In the last 3 months we’ve received an excessive amount of rain, and with that our tomato season has suffered as a bit of a consequence.
In February we received around 1300mm of rain. We had just planted our tomatoes and they seemed to do OK all things considering. Fast forward to May, we received another 400mm of rain. This time the tomato plants were far more established and we’re close to starting to ripen. After inspecting the damage I found a few issues from the excessive rain which you can watch in the video below.
If your tomato plant is wilting after too much rain
If a tomato plant is wilting and it’s not because of lack of water you have a problem. We find two main reasons for tomatoes wilting particularly after excessive amounts of rain. Firstly it could be a bacterial wilt which has arisen from the excess moisture, bugs or plant damage. The second is an outbreak of root knot nematodes that thrive in anaerobic soil conditions which typically can happen if the soil becomes too wet.
There are other types of fungal wilts which affect tomatoes and that is, Fusarium and Verticillium. Both of these wilts will start with the foliage wilting from the bottom moving to the top, as opposed to the bacterial wilt which will start from the top and move down, essentially the bacteria blocks the plants access to water.
Sometimes a plant may look like it has recovered in the evening as the temperatures cool, only to go all droopy the next day. In any case, a wilting tomato plant will not recover so it is best to pull the thing out before the issues spread further.
You can tell if you have a bacterial infection in your plant by cutting the stem about 2cm above the soil level, if there is a brown ring in the stem this is a good indication of a bacterial infection (if you pop it in water and it oozes white fluid that will also confirm it).
If once you’ve removed the roots of the plant and it is covered in little bobbles or knots, then this is a root knot nematode issue.
Bacterial wilt is a lot harder to deal with moving forward as it can stay in the soil for some time with or without a host, it can also survive in water. The best thing to do is to remove the entire plant (roots and all) and dispose of it (don’t compost). We then work on getting our soil back into shape. We apply actively aerated compost tea to help get our good bacteria back into balance and gently fork the area to get more airflow back into the soil. We will then avoid tomatoes in that area for a couple of years just to be on the safe side.
Spots on your tomato plants after rain
One of the main reasons we don’t grow tomatoes over summer is due to the fact that we get too much rain and it causes a lot of fungal issues. Often with humidity we will get either one of two types of ‘spotty’ fungal diseases that spread in these optimal conditions.
The main one (as seen in the video above) is septoria leaf spot, it’s usually indicated by a lot of tiny dots on the foliage starting from lower leaves and moving upward. These we trim back, and discard. If you wanted to fully control the outbreak you could use a fungicide spray if you are desperate, but we avoid using sprays here so have never done that personally.

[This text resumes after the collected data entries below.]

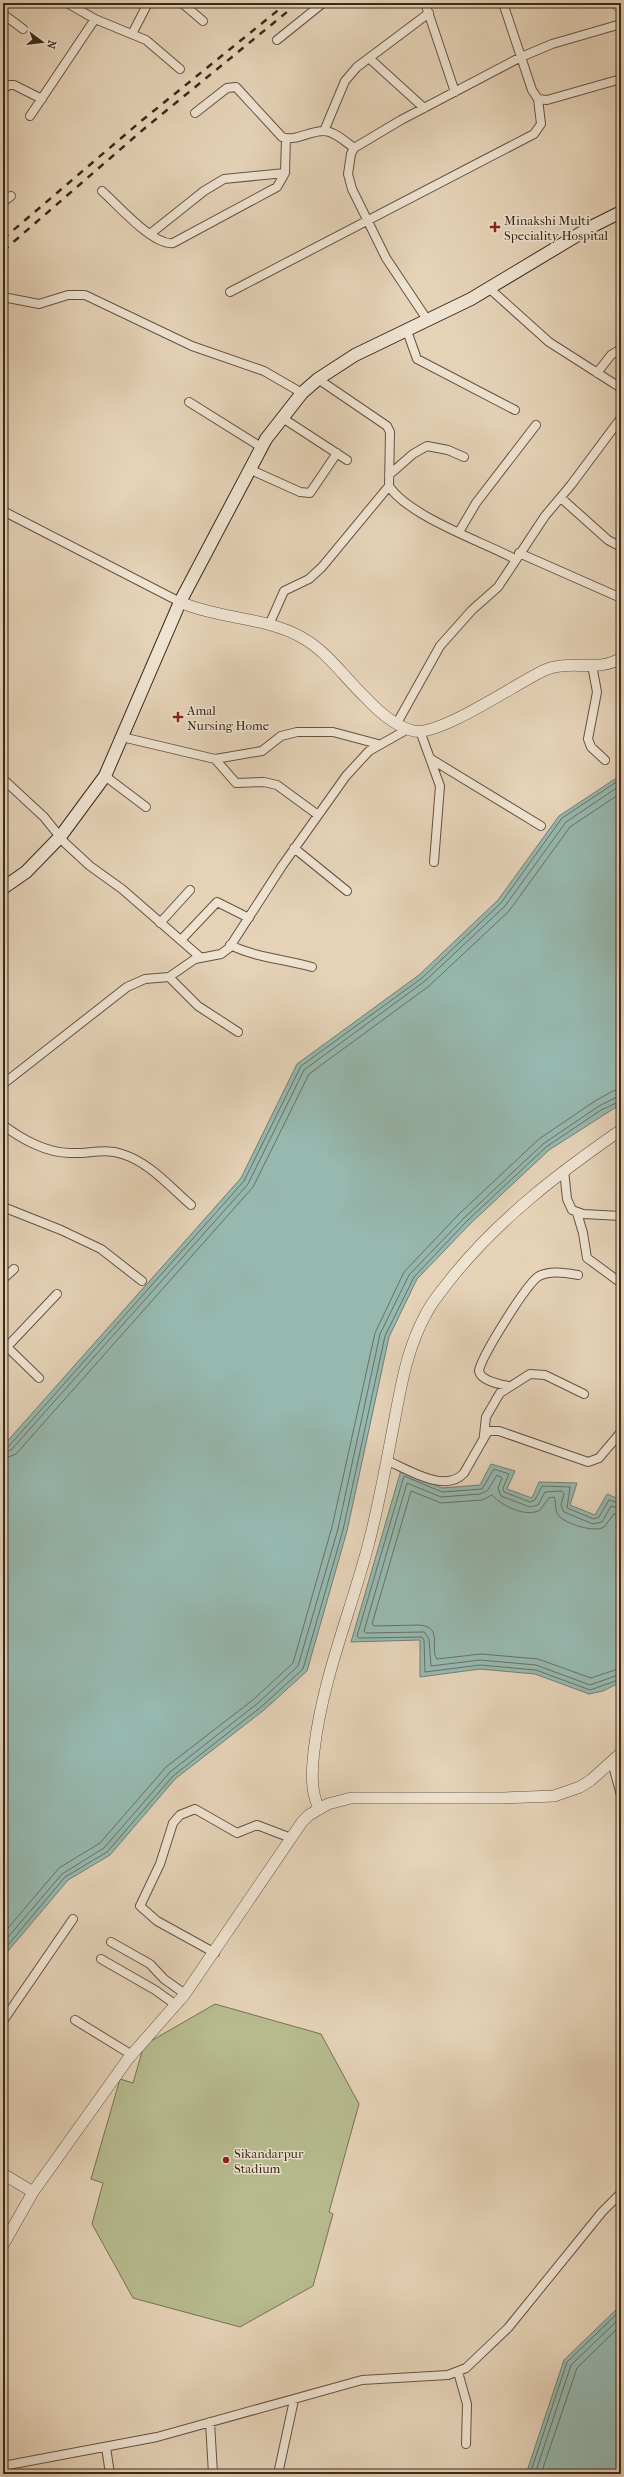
<svg xmlns="http://www.w3.org/2000/svg" width="624" height="2477" viewBox="0 0 624 2477" font-family="'IM FELL French Canon',serif">
  <rect width="100%" height="100%" fill="#e5d2b7"/>
  <filter id="stains"><feTurbulence type="fractalNoise" baseFrequency=".005" numOctaves="4"/><feColorMatrix values="0 0 0 0 .2 0 0 0 0 .09 0 0 0 0 .02 0 0 0 .5 -.17"/></filter>
  <radialGradient id="worn" r=".72"><stop offset=".6" stop-color="#630" stop-opacity="0"/><stop offset="1" stop-color="#630" stop-opacity=".3"/></radialGradient>
  <path fill="#b6bb8e" stroke="#787254" d="M215 2004 321 2034 359 2104 329 2212 333 2214 313 2286 240 2327 133 2298 92 2224 103 2183 91 2179 120 2079 133 2083 144 2045Z"/>
  <path fill="#96b8af" stroke="#717f74" d="M621 775V1104L549 1150 470 1224 417 1279 389 1337 347 1531 307 1671 264 1710 175 1779 110 1855 68 1880 3 1957V1446L241 1178 297 1064 419 975 498 900 559 816Z
    M491 1464 515 1471 507 1489 532 1498 539 1482 577 1483 570 1505 595 1515 607 1494 621 1500V1682L603 1691 589 1694 535 1674 480 1669 420 1677V1640L351 1642 401 1470 442 1488 480 1485Z
    M621 2305V2474H526L564 2360Z"/>
  <g fill="none" stroke-linecap="round" stroke-linejoin="round">
    <path stroke="#687065" stroke-width="1" d="M3 1448 8 1447 244 1181 301 1066 422 978 501 903 562 818 621 779
      M3 1453 11 1450 248 1184 304 1070 425 981 505 906 566 822 621 785
      M3 1459 16 1454 253 1187 309 1074 429 986 509 911 570 827 621 793
      M621 1504 609 1500 599 1517 594 1519 567 1508 570 1487 542 1486 535 1500 530 1502 504 1492 503 1488 509 1474 494 1469 482 1489 442 1492 404 1476 357 1636 359 1638 422 1637 424 1640 425 1672 480 1665 536 1670 590 1690 621 1679
      M621 1509 611 1506 602 1522 593 1524 564 1512 561 1505 564 1494 562 1491 545 1492 538 1505 530 1507 501 1496 498 1488 502 1478 497 1475 487 1491 480 1494 441 1497 407 1483 364 1631 366 1633 424 1632 429 1639 431 1666 480 1660 536 1665 590 1685 621 1674
      M621 1515 614 1514 604 1527C595 1533 565 1524 558 1515 554 1509 557 1502 554 1497L549 1498 540 1510C526 1518 502 1506 492 1495L482 1500 441 1503 411 1491 372 1624 374 1626 420 1625C444 1628 429 1648 437 1659L481 1654 538 1659 591 1678 621 1668
      M3 1934 59 1868 100 1843 166 1767 254 1699 293 1663 332 1527 375 1333 404 1272 459 1214 539 1139 595 1101 613 1091 621 1089
      M3 1943 62 1874 104 1848 170 1772 258 1703 298 1666 338 1529 380 1334 409 1275 464 1218 543 1144 599 1106 621 1095
      M3 1951 65 1877 107 1852 173 1776 261 1707 303 1669 343 1530 385 1336 414 1277 467 1221 546 1147 601 1110 621 1101
      M530 2474 567 2362 621 2310
      M535 2474 571 2365 621 2317
      M541 2474 577 2368 621 2325"/>
    <defs>
      <path id="minor" d="M67 3 95 19 146 40 180 69
        M182 3 203 21
        M425 3 455 92
        M503 3 532 90 538 99 547 100 621 79
        M3 14 23 29
        M132 34 148 3
        M277 40 323 3
        M369 58 424 108
        M3 89 9 85H14L42 99
        M195 113 227 88 236 87 282 137C296 142 310 130 325 131 335 132 346 142 354 148
        M30 116 95 19
        M324 131 345 81 357 67 429 13
        M102 191C117 204 153 246 173 243L277 187 285 173 286 138
        M3 202 11 196
        M150 234 204 191 224 179 285 173
        M490 289 549 342 621 388
        M230 292 534 134 541 124 538 99
        M3 297 39 304 68 295H85L192 346 264 371 302 393
        M428 321 386 258 352 189 348 174 351 154 354 148 401 120 521 57 552 44 621 24
        M407 331 417 359 515 410
        M597 373 611 355 621 349
        M318 379 387 426 390 432 389 486C408 516 483 542 515 559
        M189 402 261 447
        M281 417 347 460
        M249 469 300 492 310 493 337 453
        M389 475 413 454 427 446 448 450 464 457
        M561 498 608 540 621 547
        M3 511 180 602
        M459 532 476 503 536 425
        M519 553 621 598
        M269 625 284 591 309 579 322 567 389 486
        M592 665 597 692 588 739 591 747 605 760
        M397 723 440 646 472 610 498 587 545 516 571 485 621 418
        M420 731 440 786 434 862
        M122 737 215 759 262 751 281 736 297 732H333L378 744
        M215 759 236 783 264 782 277 785 318 815
        M431 759 541 826
        M105 776 146 807
        M3 779 44 817 65 843 90 866 122 889 200 957
        M294 848 347 891
        M160 923 190 890
        M181 940 217 902 249 918
        M230 945C257 958 284 959 312 967
        M169 977 198 1006 238 1032
        M3 1084 127 987 145 979 169 977 195 959 221 954 229 948 282 866 346 776 369 751 408 729
        M3 1125C21 1139 47 1153 70 1153 88 1154 105 1148 122 1154 149 1162 170 1187 191 1205
        M564 1170 567 1199 572 1210 583 1214 621 1216
        M3 1207 61 1230 101 1249 142 1281
        M577 1213 583 1233 587 1258 621 1283
        M3 1279 14 1269
        M3 1343 39 1378
        M3 1351 57 1294
        M508 1386C499 1384 481 1381 479 1371 481 1357 527 1283 539 1276 551 1270 566 1273 578 1275
        M484 1435 486 1417 500 1393 530 1374 545 1375 584 1394
        M386 1460C407 1469 445 1494 464 1473L488 1431H499L588 1462 599 1458 621 1432
        M612 1762 621 1795
        M111 1942 150 1964 164 1979 185 1994
        M215 1953 157 1921 140 1906 160 1864 173 1823 180 1815 195 1809 237 1833 257 1825 291 1838
        M101 1959 155 1990 176 2005
        M75 2020 132 2055
        M3 2021 73 1919
        M458 2372 467 2404 466 2444
        M210 2422 213 2474
        M106 2447 110 2474
        M3 2466 157 2437 362 2380 448 2375 466 2368 508 2328 602 2212 621 2193
        M278 2474 294 2400"/>
      <path id="tertiary" d="M616 3 621 8
        M180 602C219 619 265 617 301 637 327 651 344 677 365 697 378 711 396 727 414 731 441 736 518 682 545 670 569 659 598 673 621 658
        M319 1808C310 1791 312 1769 314 1751 322 1680 350 1614 368 1546 379 1505 386 1464 394 1423 401 1386 407 1348 426 1314 433 1300 444 1288 453 1276 501 1217 559 1173 621 1130
        M3 2174 33 2192
        M3 2245 33 2192 128 2059 185 1994 302 1822 309 1815 328 1804 351 1798H503L554 1796 580 1787 591 1780 621 1753"/>
      <path id="secondary" d="M3 888 26 872 60 837 105 776 180 602 266 439 302 393 318 379 355 355 471 299 591 227 621 212"/>
    </defs>
    <use href="#minor" stroke="#655342" stroke-width="10"/>
    <use href="#tertiary" stroke="#655342" stroke-width="12"/>
    <use href="#secondary" stroke="#3a291b" stroke-width="14"/>
    <use href="#minor" stroke="#eee2d0" stroke-width="8"/>
    <use href="#tertiary" stroke="#eee2d0" stroke-width="11"/>
    <use href="#secondary" stroke="#eee2d0" stroke-width="12"/>
    <path stroke="#3a291b" stroke-width="2.5" stroke-dasharray="7 7" stroke-linecap="butt" d="M3 239 140 122 287 3
      M3 251 145 128 298 3"/>
  </g>
  <g fill="#8f2418" stroke="#eee2d0" stroke-width="1.5">
    <path d="M493 221h4v4h4v4h-4v4h-4v-4h-4v-4h4z"/>
    <path d="M176 711h4v4h4v4h-4v4h-4v-4h-4v-4h4z"/>
    <circle cx="226" cy="2160" r="4"/>
  </g>
  <g text-anchor="middle" dominant-baseline="central" stroke-width="3" stroke-linejoin="round" paint-order="stroke">
    <g font-size="13" fill="#3a291b" stroke="#eee2d0" text-anchor="start">
      <text x="504" y="220">Minakshi Multi<tspan x="504" dy="15">Speciality Hospital</tspan></text>
      <text x="187" y="710">Amal<tspan x="187" dy="15">Nursing Home</tspan></text>
      <text x="234" y="2153">Sikandarpur<tspan x="234" dy="15">Stadium</tspan></text>
    </g>
  </g>
  <rect width="624" height="2477" fill="none" stroke="#e5d2b7" stroke-width="16"/>
  <rect x="4" y="4" width="616" height="2469" fill="none" stroke="#3a291b" stroke-width="2"/>
  <rect x="8" y="8" width="608" height="2461" fill="none" stroke="#3a291b"/>
  <g transform="translate(42 42) rotate(105)" stroke="#eee2d0" stroke-width="3" paint-order="stroke">
  <path d="M0-3L7 15L0 10L-7 15Z" fill="#3a291b"/>
  <text y="-6" font-size="11" font-weight="bold" text-anchor="middle" fill="#3a291b">N</text>
  </g>
  <rect width="100%" height="100%" filter="url(#stains)"/>
  <rect width="100%" height="100%" fill="url(#worn)"/>
</svg>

The second that might pop up is early blight or target spot, usually it is a bigger spot which kind of resembles a target as the spot has distinct rings with outer edges of the spots being yellow. In very bad outbreaks they can also affect the fruit. If only lower leaves are affected we will trim and dispose of those, but if it has infections above where the fruit is set we often remove the entire plant. Again fungicide sprays may assist with the control of this outbreak.
What to do when you’ve had a bad tomato season
Try again! We’ll plant more seeds and go again with our growing. You never know what the next season will bring.
And don’t waste those green tomatoes, there are many recipes out there that can help you make the most of that harvest.